Tuesday, February 5, 2013

A Serious Post: An Open Letter

There are many excuses as to why a person chooses not to exercise: I have to work, I have to get home to my family, I have school, I'm too fat, I'm too old, I can't do it, etc. In the end it all comes down to a choice: Either you want to change or your don't. Either you push yourself or you don't.

You only have one body, how you choose to inhabit it is completely up to you. If you are happy being fat that's excellent. If you aren't, you have to do something about it if you want it to change. In today's society, "fat" is a bad word, akin to a lot of curse words out there. We don't call people "fat" we call them overweight, obese, fluffy, big-boned, etc. Its fat. Plain and simple. A human body is built of layers, starting with bones, then muscles, ligaments and nerves, then a layer of fat and skin. Fat is necessary to keep you warm and to protect your organs. The technical term for it is adipose tissue. An excess of fat, however, is dangerous, and can have detrimental effects on your health, which is why medical professionals established guidelines to help keep people healthy.

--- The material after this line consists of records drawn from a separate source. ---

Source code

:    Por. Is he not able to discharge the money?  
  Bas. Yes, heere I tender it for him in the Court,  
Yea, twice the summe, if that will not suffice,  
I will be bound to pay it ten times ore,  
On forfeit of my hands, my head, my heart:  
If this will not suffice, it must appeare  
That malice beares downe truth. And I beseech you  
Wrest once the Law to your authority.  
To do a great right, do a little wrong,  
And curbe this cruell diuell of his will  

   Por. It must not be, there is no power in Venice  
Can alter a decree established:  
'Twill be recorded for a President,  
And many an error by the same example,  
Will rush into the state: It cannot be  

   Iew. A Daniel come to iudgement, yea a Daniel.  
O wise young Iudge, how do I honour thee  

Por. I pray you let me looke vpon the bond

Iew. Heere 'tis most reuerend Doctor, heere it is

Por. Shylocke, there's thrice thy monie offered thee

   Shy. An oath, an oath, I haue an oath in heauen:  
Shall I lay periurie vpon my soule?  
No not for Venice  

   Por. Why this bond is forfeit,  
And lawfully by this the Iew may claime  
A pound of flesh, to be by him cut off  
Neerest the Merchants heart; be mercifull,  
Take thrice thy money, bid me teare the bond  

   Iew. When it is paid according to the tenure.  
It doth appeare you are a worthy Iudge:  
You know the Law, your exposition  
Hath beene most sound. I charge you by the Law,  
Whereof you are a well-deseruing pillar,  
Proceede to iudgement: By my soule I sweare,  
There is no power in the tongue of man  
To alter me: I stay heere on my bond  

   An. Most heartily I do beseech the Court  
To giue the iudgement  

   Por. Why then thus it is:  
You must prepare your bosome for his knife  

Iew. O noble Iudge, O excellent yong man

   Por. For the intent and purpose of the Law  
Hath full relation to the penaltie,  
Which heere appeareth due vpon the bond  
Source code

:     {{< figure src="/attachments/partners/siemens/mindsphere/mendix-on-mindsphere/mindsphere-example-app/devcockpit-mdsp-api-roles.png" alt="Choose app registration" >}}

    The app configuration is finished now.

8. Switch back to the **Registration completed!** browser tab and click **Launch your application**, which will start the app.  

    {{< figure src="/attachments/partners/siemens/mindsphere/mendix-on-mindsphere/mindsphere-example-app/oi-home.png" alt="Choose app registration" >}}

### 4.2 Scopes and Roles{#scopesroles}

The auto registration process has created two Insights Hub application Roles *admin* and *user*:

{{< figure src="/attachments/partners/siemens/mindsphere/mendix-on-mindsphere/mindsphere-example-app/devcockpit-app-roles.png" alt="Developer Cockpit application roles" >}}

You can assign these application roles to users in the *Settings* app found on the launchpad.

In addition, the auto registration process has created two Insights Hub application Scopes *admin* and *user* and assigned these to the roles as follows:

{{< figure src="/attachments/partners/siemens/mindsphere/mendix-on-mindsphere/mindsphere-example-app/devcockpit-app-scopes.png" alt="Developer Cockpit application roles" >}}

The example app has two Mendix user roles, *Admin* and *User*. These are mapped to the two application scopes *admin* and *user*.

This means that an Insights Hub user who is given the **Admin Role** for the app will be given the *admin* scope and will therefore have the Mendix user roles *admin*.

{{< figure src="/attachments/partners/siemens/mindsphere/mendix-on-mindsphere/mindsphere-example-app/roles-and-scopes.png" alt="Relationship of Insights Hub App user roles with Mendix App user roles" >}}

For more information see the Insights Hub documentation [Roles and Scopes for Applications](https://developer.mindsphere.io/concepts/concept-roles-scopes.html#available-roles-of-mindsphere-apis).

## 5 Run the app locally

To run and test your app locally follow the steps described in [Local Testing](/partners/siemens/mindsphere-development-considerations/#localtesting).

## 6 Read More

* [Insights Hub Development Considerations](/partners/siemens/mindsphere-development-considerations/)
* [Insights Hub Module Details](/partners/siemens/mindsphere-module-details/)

Is it easy to be healthy? No. Is it worth it? Yes. Why? For me personally, its because I have something to prove--to myself. For far too long I've let things that happened in the past haunt me and bring down my self esteem and I am done with that crap. I can't complain about something if I don't do anything about it. Is it hard? Incredibly so, I hate eating right, or not being able to go out to eat. I hate counting calories, steps, distance, etc. I hate not being able to go straight home and curl up with a  book, or watch a movie. At the end of the day though, nothing gives me a better feeling than knowing I did it. Even just one workout is worth it. I got up off my ass and I did it. I am setting an example, I am doing what needs to be done. The only workout I regret is the one I didn't do. Every time I start and then quit, its a disappointment to myself. It is a testament to my will that I keep starting over. So yes, I may not stick with it for very long, but I always start again. I won't ever give up trying to be better. You can choose to judge me or you can choose to support me. Either way, I'm doing what I need to do.

1 comment:

  1. Thank God for the occasional tear. It hurts, I'm not lying. But I still brought my gym bag for tonight.